Breakthrough CMV vaccine offers hope to pregnant women

Science and Health

Moderna’s final research stages on their vaccine against the deadly CMV virus are underway. The vaccine has so far shown to be safe, triggering strong immune responses capable of combating the virus.

The vaccine, known as mRNA-1647, utilizes the same technology as Moderna’s COVID-19 vaccines. It stimulates the body to produce antibodies that neutralize the virus, while also mobilizing white blood cells to eliminate it. These antibodies remain in the body as a lasting “immune memory,” ready to fend off future invasions by the same virus.

The vaccine’s initial phase focused on safety, beginning in 2019. Results indicated that it was safe and led to an increase in antibodies against the CMV virus, both in healthy individuals and pregnant women. A subsequent phase in 2020 involving 252 volunteers confirmed the vaccine’s safety and efficacy in antibody production. The final phase, encompassing around 8,000 participants in the USA and Europe, is expected to conclude within months. Following this, approximately one more year will be needed for the FDA to finalize its approval process.

“CMV infection during pregnancy can significantly harm the fetus,” said Prof. Tal Biron-Shental, chairwoman and director of the Obstetrics and Gynecology Division at Meir Medical Center, Kfar Saba, affiliated to Tel –Aviv University.

Moderna’s logo is reflected in a drop on a syringe needle in this illustration taken November 9, 2020 (credit: REUTERS/ DADO RUVIC)

“While most pregnant women who contract the virus do not transmit it to their fetus, there is no reliable way to determine this until signs of fetal damage appear on an ultrasound, sometimes only detectable after birth.”

Affected fetuses may suffer from conditions including deafness, blindness, and extensive brain damage. “There are new treatment studies, but they are only applicable to women infected close to their pregnancy,” Biron-Shental added. “Thus, prevention is the best strategy, making vaccination a key tool in preventing maternal illness and subsequent fetal harm. Given that Moderna’s vaccine employs a technique similar to that used for the coronavirus vaccine, we are fully confident in its safety and hopeful for its proven efficacy soon.”

Questions and answers about the Miscarriage Virus

What is CMV? The cytomegalovirus is one of the most prevalent viruses, with at least half of women expected to contract it at some point. For some, it causes no illness; for others, it can lead to mild flu-like symptoms or more severe conditions like the “kissing disease,” similar to symptoms caused by the EBV virus. However, CMV can be much more dangerous for newborns.

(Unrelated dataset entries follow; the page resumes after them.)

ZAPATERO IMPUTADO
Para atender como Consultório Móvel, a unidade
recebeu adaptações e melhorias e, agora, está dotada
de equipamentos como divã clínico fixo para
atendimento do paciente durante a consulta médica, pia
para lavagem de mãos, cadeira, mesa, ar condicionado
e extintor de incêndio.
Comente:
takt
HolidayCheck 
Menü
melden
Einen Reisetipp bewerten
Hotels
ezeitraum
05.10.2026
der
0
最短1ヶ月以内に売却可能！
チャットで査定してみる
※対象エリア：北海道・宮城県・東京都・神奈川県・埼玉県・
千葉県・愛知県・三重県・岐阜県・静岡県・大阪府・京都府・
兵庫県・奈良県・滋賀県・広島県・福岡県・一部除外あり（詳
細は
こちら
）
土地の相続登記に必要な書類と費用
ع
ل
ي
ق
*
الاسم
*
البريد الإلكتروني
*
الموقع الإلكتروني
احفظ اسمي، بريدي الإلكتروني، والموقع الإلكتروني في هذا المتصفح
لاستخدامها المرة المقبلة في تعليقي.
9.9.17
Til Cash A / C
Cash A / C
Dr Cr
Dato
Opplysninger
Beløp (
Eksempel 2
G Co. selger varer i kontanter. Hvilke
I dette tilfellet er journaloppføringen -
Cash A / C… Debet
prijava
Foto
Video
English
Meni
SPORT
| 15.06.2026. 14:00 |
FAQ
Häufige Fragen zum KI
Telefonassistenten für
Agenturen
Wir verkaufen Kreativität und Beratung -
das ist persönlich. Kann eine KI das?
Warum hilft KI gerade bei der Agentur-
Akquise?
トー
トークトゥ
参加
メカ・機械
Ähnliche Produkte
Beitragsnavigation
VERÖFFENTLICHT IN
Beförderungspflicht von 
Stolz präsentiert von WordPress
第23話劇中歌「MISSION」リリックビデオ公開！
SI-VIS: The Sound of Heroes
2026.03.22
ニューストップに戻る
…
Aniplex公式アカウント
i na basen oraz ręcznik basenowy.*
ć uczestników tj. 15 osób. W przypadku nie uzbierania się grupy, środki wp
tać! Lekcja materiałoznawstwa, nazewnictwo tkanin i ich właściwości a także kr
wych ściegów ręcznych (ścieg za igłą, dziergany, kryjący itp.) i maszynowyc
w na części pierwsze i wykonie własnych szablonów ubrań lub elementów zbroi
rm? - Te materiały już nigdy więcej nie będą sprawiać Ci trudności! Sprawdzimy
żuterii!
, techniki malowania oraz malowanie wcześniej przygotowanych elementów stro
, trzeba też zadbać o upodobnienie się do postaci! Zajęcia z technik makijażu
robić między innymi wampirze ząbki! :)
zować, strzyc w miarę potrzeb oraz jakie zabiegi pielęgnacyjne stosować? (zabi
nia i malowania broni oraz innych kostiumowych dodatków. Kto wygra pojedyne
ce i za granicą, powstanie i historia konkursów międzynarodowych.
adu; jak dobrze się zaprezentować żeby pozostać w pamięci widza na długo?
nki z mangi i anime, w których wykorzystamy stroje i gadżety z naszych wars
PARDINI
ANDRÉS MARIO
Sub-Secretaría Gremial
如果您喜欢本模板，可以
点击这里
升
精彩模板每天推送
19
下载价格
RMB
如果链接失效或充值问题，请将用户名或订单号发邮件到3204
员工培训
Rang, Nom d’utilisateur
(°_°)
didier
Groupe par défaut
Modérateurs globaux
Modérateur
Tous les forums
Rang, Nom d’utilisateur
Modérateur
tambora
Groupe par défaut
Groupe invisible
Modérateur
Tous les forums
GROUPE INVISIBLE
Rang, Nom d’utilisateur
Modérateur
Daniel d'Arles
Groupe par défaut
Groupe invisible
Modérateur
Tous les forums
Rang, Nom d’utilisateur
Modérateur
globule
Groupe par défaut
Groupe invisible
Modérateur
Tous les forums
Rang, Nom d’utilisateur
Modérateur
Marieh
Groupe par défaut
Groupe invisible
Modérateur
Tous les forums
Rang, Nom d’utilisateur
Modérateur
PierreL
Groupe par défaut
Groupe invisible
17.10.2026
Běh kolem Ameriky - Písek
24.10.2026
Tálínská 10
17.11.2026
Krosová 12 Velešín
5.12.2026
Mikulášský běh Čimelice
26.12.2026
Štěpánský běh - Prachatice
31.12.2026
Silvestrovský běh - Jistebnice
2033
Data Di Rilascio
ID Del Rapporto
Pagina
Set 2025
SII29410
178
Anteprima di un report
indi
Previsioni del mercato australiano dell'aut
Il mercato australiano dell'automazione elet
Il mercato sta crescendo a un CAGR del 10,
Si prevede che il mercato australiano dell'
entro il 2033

How does fetal infection occur? Transmission to the newborn can happen through the placenta during pregnancy or during birth.

How to detect infection in pregnant women? Gynecologists direct suspected cases to undergo serology tests, measuring antibodies against CMV in the blood and their ratios. Suspicion of recent infection could lead to further testing for the virus’s presence in the amniotic fluid.

What are the symptoms in newborns? While 85% of infected newborns show no symptoms, the remaining 15% may experience significant health issues, including organ enlargement, jaundice, and brain damage. CMV is the leading cause of congenital deafness.

Why can’t antibiotics be used? Antibiotics are ineffective against viruses, including CMV. Recent developments in antiviral treatments show promise, especially when administered close to pregnancy.

Treatment for infected newborns involves antiviral medications such as Ganciclovir or Valganciclovir, which help reduce deafness risks. These treatments require close monitoring and frequent blood tests to manage potential side effects.